Il nostro, non è un paese per i migliori. Coloro che emergono perché hanno studiato, hanno fatto un percorso di vita e di carriera professionale brillante nelle istituzioni o nella politica o nella vita civile, hanno reputazione nazionale e internazionale, si sono impegnati a fondo senza lasciarsi distrarre dalla pur legittima voglia di arricchirsi.

Vengono visti spesso con fastidio dai politici, sono considerati supponenti, sembrano stare lì solo per testimoniare la modestia e l’inconsistenza di tutti gli altri.

Il paese si può affidare a loro quando ci sono difficoltà da superare, ma poi, una volta superate, è meglio sbarazzarsene, magari facendo leva su qualche errore o qualche atteggiamento da ironizzare presso l’opinione pubblica.

Era già successo con Mario Monti e si è puntualmente ripetuto con Mario Draghi. Il primo Mario aveva portato il paese fuori da una tempesta micidiale generata dal governo Berlusconi, deriso dal mondo intero e con lo spread che si allargava a dismisura.

Il governo Monti ebbe il merito di introdurre importanti riforme, a cominciare da quella delle pensioni, di recuperare il controllo della finanza pubblica e di ristabilire un clima di fiducia verso il nostro paese.

Sembrava lanciato a diventare il prossimo presidente della Repubblica, alla fine del settennato di Giorgio Napolitano e sarebbe stata un’ottima scelta. Invece, col pretesto che aveva fondato un partito, che si era fatto riprendere dalla televisione a terra con un cagnolino, che aveva dovuto imporre sacrifici necessari al paese, venne scartato subito e, dopo aver bruciato un altro dei nostri migliori esponenti (Romano Prodi) e diversi tentativi di trovare un accordo tra i partiti, si ricorse al Napolitano bis.

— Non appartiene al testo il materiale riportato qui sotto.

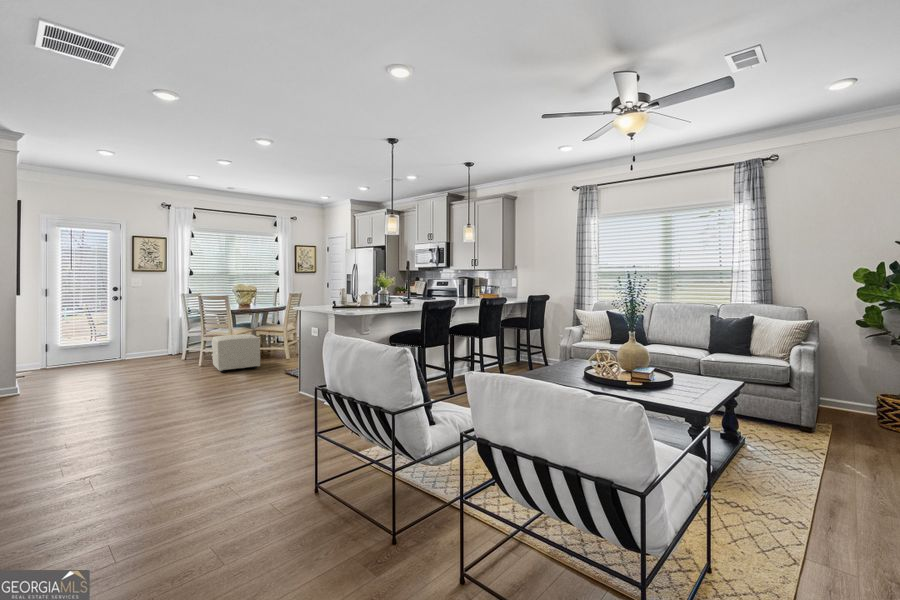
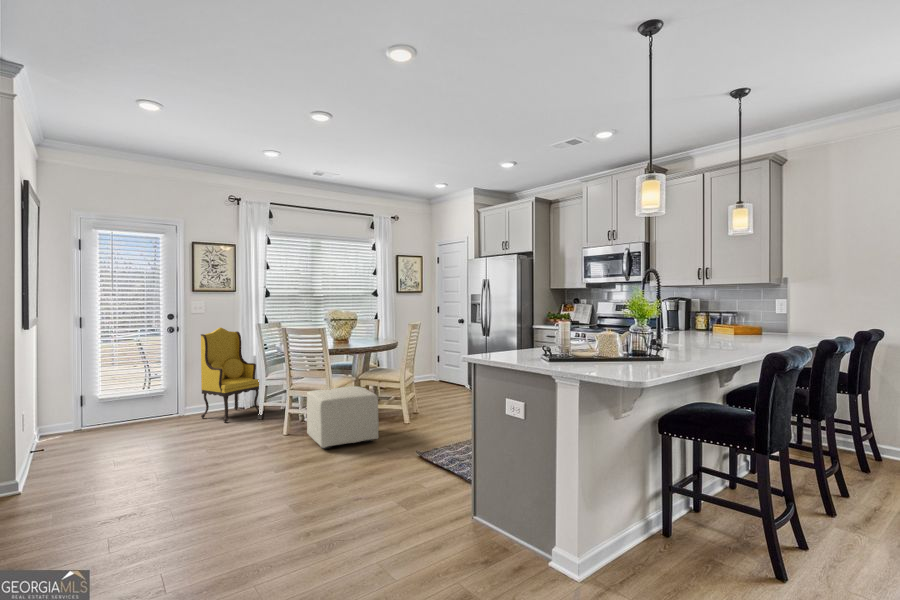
armchair: none [139,296,186,361] -> present [201,328,259,423]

Con il secondo Mario le cose sembravano andare diversamente. Il governo Draghi era stato nominato non per fare sacrifici, ma per spendere bene una massa inaudita di denari (il Next generation Eu), dopo che il governo Conte II era stato fatto cadere da un parlamento dove latitavano (e latitano tuttora) reali maggioranze.

Il governo, nato per dare e non per prendere (Draghi dixit), ha accontentato un po’ tutti, anche chi era rimasto in solitaria opposizione. Sembrava dunque non esserci dubbi che, alla scadenza del settennato di Sergio Mattarella, toccasse a Mario Draghi prendere quel posto. Si era così certi di tale esito che, a fronte del naturale riserbo del presidente del Consiglio, si sono elevate alte, anzi altissime, le richieste da parte di tutti i politici e degli opinionisti perché Draghi si pronunciasse sulla sua eventuale disponibilità a fare il gran passo. E, come ebbe a dire Manzoni, «lo sventurato rispose!».

Quando, dopo diverse settimane di richieste perché si pronunciasse, Draghi lasciò intuire in una conferenza stampa che, qualora il parlamento lo avesse deciso, non avrebbe disdegnato di diventare presidente della Repubblica, allora tutto si rovesciò contro di lui, al grido: «vuol far cadere il governo!».

Da lì la sarabanda di candidature irricevibili, impresentabili e improbabili che è terminata, comunque, nel migliore dei modi con la ripetizione del bis al presidente uscente.

È così che il governo Draghi continuerà, ma in un clima politico deteriorato da questa vicenda e dovendo affrontare una congiuntura che non sarà così favorevole come è stata finora, tanto più che si avvicinerà la campagna elettorale per il rinnovo di un parlamento di ridotte dimensioni.